To her, her commitment to spirit didn’t mean she necessarily had to pray more or try to give more, but that she should do less that wasn’t of her higher calling.

“So it was that about 10 years ago that she woke up one morning and realised to her mind that she didn’t need to eat animals and that they deserved to live a full life. That morning she emptied her freezer of all meat and remained a vegetarian from then on. She would still buy meat for the house and for her staff, but for her that was it and by all accounts, she didn’t miss it. And in a world and society in which the winds of change blow daily, in which distraction and false marketing are everywhere to be had, she held onto the centre and was the embodiment of her own authentic integrated experience.

“She believed that we were all going to the same place eventually, some by 1+1+1+1 up to 10, others by 5+5, others by 9+1 and so on, but whatever yours was, it was worth doing well and doing earnestly. She did not play her music for others to hear, rather she danced to her own rhythm and was content to do so. Not trying to lead, nobody could pull her back. Not interested in following, she couldn’t easily be led astray and recognising that it in a world of strange luck, circumstance, Divine grace and mystery, it was the motive and effort that counted, not the result. She was always content. She didn’t try to achieve and that’s why she never failed.

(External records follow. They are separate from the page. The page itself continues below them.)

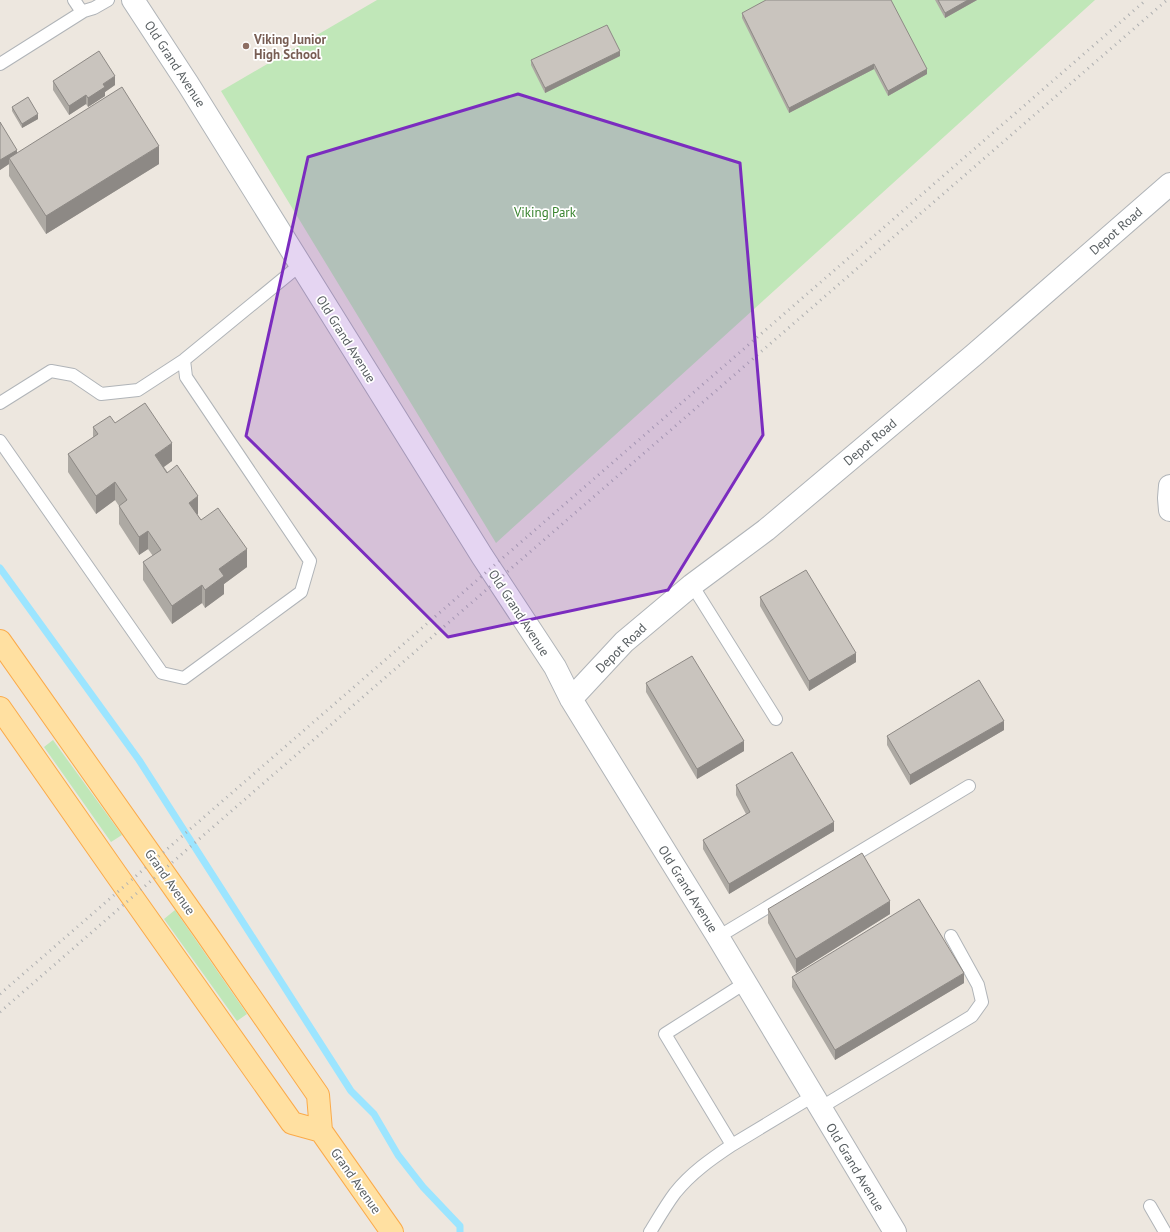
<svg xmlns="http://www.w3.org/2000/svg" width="1170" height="1232" font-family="'PT Sans',sans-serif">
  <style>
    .green { fill: #c0e7b8 }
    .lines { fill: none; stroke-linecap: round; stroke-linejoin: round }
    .stream { stroke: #9ce5ff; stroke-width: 7 }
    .service-casing { stroke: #b0b4b8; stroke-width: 14 }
    .minor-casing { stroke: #b0b4b8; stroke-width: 24 }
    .primary-casing { stroke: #fbaa49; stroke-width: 24 }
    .service { stroke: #fff; stroke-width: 12 }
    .minor { stroke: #fff; stroke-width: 22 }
    .primary { stroke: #ffe0a1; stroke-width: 22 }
    .rail { stroke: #afb0b1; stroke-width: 3; stroke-dasharray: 1 5; stroke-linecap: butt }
    .wall { fill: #ada9a3 }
    .shaded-wall { fill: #8d8985 }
    .building { fill: #c9c4be; stroke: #8d8985 }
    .marked { fill: #7b2cbf; fill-opacity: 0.2; stroke: #7b2cbf; stroke-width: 3; stroke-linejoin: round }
    .education-dot { fill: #8d6e63; stroke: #fff; stroke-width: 1.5 }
    .labels { text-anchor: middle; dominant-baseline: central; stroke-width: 3.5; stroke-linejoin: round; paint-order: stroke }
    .education-label { font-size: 13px; font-weight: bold; fill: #785e54; stroke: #fff; text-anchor: start }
    .street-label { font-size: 13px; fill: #585e61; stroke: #fff }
    .park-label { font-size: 13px; fill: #38832e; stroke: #fff }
  </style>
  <rect width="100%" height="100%" fill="#ede7df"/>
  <path class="green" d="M 377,0 L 1095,0 L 496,543 L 221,91 Z
    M 53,740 L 122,835 L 111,842 L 44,747 Z
    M 175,910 L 247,1014 L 237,1021 L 164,919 Z"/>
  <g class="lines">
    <path class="stream" d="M 0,568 L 139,760 L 351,1091 L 374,1114 L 398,1155 L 423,1187 L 460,1226 L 460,1232"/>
    <defs>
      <path id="service" d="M 74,0 L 80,9 L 84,11 L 94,8 L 108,0
        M 0,64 L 84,11
        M 0,403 L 51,371 L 73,375 L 101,394 L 138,390 L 184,360 L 300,265
        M 0,441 L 162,673 L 184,678 L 301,592 L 310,561 L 186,377 L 184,360
        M 692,585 L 776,719
        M 718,937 L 969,786
        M 820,1108 L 972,1016 L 982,1002 L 978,985 L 951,936
        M 732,1145 L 813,1096
        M 1150,1206 L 1165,1232
        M 650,1232 C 658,1219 666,1205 675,1193 C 691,1173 711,1159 732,1145 L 665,1034 L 745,983"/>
      <path id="minor" d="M 133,0 L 188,84 L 482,556 L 555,667 L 571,699 L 718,937 L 895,1232
        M 1170,486 L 1169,498 L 1170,510
        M 571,699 L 624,642 L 692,585 L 766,530 L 975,354 L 1170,184"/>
      <path id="primary" d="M 0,641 L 206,933 L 318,1095 L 321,1131 L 392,1232
        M 0,708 L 116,874 L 292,1123 L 321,1131"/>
    </defs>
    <use href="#service" class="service-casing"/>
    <use href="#minor" class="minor-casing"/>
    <use href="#primary" class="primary-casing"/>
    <use href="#service" class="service"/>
    <use href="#minor" class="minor"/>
    <use href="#primary" class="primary"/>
    <path class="rail" d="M 0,994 L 1146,0
      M 0,1012 C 389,674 778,337 1167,0"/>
  </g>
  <path class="wall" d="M 935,0 L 977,0 L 945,18 Z
    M 742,13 L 927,74 L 888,96 L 874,69 L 789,113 L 742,18 Z
    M 620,56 L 545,93 L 531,65 L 531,60 Z
    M 53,81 L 115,85 L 105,92 L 105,96 L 88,107 L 86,104 L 69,115 L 53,90 Z
    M 12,107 L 38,119 L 22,128 L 12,111 Z
    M 0,122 L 17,153 L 159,164 L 46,234 L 9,176 L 9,164 L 0,170 Z
    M 115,423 L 172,461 L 164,467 L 198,514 L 197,514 L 201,520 L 247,567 L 224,584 L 224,594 L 205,608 L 202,603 L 172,624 L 143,580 L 143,562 L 153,556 L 148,549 L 139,555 L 119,524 L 119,506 L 115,500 L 96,514 L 68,472 L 68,454 L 93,438 L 93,427 Z
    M 760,597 L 856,662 L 809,691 L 760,606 Z
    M 646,683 L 744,751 L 697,779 L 646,692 Z
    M 1004,730 L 910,785 L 887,745 L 887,736 Z
    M 736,785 L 834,831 L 729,894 L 703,849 L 703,840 L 746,814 L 736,795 Z
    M 768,909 L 890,914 L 796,973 L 768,923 Z
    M 792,977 L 964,983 L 835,1060 L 792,987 Z"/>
  <path class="shaded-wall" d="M 968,0 L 977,0 L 945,18 L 945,13 Z
    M 620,51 L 620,56 L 545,93 L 545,88 Z
    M 874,64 L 874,69 L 789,113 L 789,108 Z
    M 927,69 L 927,74 L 888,96 L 888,91 Z
    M 115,76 L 115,85 L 105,92 L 105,96 L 88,107 L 88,98 L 103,84 Z
    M 86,95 L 86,104 L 69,115 L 69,106 Z
    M 38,114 L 38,119 L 22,128 L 22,124 Z
    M 159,146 L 159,164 L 46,234 L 46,216 Z
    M 17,150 L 17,159 L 9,158 L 9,164 L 0,170 L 0,160 Z
    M 172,443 L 172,461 L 155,473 L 155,455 Z
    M 115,482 L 115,500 L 96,514 L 96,496 Z
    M 198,496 L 198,514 L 189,521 L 189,503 Z
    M 148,531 L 148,549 L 139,555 L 139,537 Z
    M 247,549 L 247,567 L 224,584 L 224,594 L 205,608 L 205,590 L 219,569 Z
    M 202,585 L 202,603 L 172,624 L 172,606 Z
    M 856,653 L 856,662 L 809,691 L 809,681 Z
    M 1004,721 L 1004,730 L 910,785 L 910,775 Z
    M 744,741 L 744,751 L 697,779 L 697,769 Z
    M 834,822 L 834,831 L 729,894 L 729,884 Z
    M 890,901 L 890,914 L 796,973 L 796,959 Z
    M 964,973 L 964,983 L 835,1060 L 835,1050 Z"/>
  <path class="building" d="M 766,0 L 891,0 L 927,69 L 888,91 L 874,64 L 789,108 L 742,13 Z
    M 938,0 L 968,0 L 945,13 Z
    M 607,25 L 620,51 L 545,88 L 531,60 Z
    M 99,51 L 115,76 L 103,84 L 105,87 L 88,98 L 86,95 L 69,106 L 53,81 Z
    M 122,87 L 159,146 L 46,216 L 9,158 Z
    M 28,97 L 38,114 L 22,124 L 12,107 Z
    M 0,122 L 17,150 L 0,160 Z
    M 145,403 L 172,443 L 155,455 L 167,473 L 177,465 L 198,496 L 189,503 L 201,520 L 218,508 L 247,549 L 219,569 L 224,576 L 205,590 L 202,585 L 172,606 L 143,562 L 161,550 L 148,531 L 139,537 L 119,506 L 127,500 L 115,482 L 96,496 L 68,454 L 98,434 L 93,427 L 110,416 L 115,423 Z
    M 806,570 L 856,653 L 809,681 L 760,597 Z
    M 692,656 L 744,741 L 697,769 L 646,683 Z
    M 979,680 L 1004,721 L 910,775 L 887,736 Z
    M 792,752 L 834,822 L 729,884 L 703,840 L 750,812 L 736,785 Z
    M 862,853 L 890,901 L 796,959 L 768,909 Z
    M 919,899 L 964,973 L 835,1050 L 792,977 Z"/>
  <path class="marked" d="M 518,94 L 740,163 L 763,435 L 668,590 L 448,637 L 246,436 L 308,157 Z"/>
  <circle class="education-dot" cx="246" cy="46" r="4"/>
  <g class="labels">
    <g class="education-label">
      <text x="254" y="39">Viking Junior<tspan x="254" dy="15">High School</tspan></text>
    </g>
    <g class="street-label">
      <text transform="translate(175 64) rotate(57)">Old Grand Avenue</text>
      <text transform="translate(1116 231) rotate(-41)">Depot Road</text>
      <text transform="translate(346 339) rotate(58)">Old Grand Avenue</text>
      <text transform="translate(870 442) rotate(-40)">Depot Road</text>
      <text transform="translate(519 613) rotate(57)">Old Grand Avenue</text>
      <text transform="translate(621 648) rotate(-44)">Depot Road</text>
      <text transform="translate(170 882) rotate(55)">Grand Avenue</text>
      <text transform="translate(688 889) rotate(58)">Old Grand Avenue</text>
      <text transform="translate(855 1167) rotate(59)">Old Grand Avenue</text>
      <text transform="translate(356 1181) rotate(55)">Grand Avenue</text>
    </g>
    <g class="park-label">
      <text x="545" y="212">Viking Park</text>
    </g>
  </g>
</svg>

“We are here to celebrate her but she would say that there’s nothing to celebrate, but the oneness from which we all come and to remember our own sacred covenant with our Creator and with our light, to be that which it is given to us to be. It’s not easy and sometimes perhaps it’s damn hard but in the end, the grant of peace, joy and wealth it brings she would say was priceless.
“And it’s not a case of doing more of what you need to, but rather, of being less of what is not you. May we have the simple faith of children and the grace to know our good and God given selves.”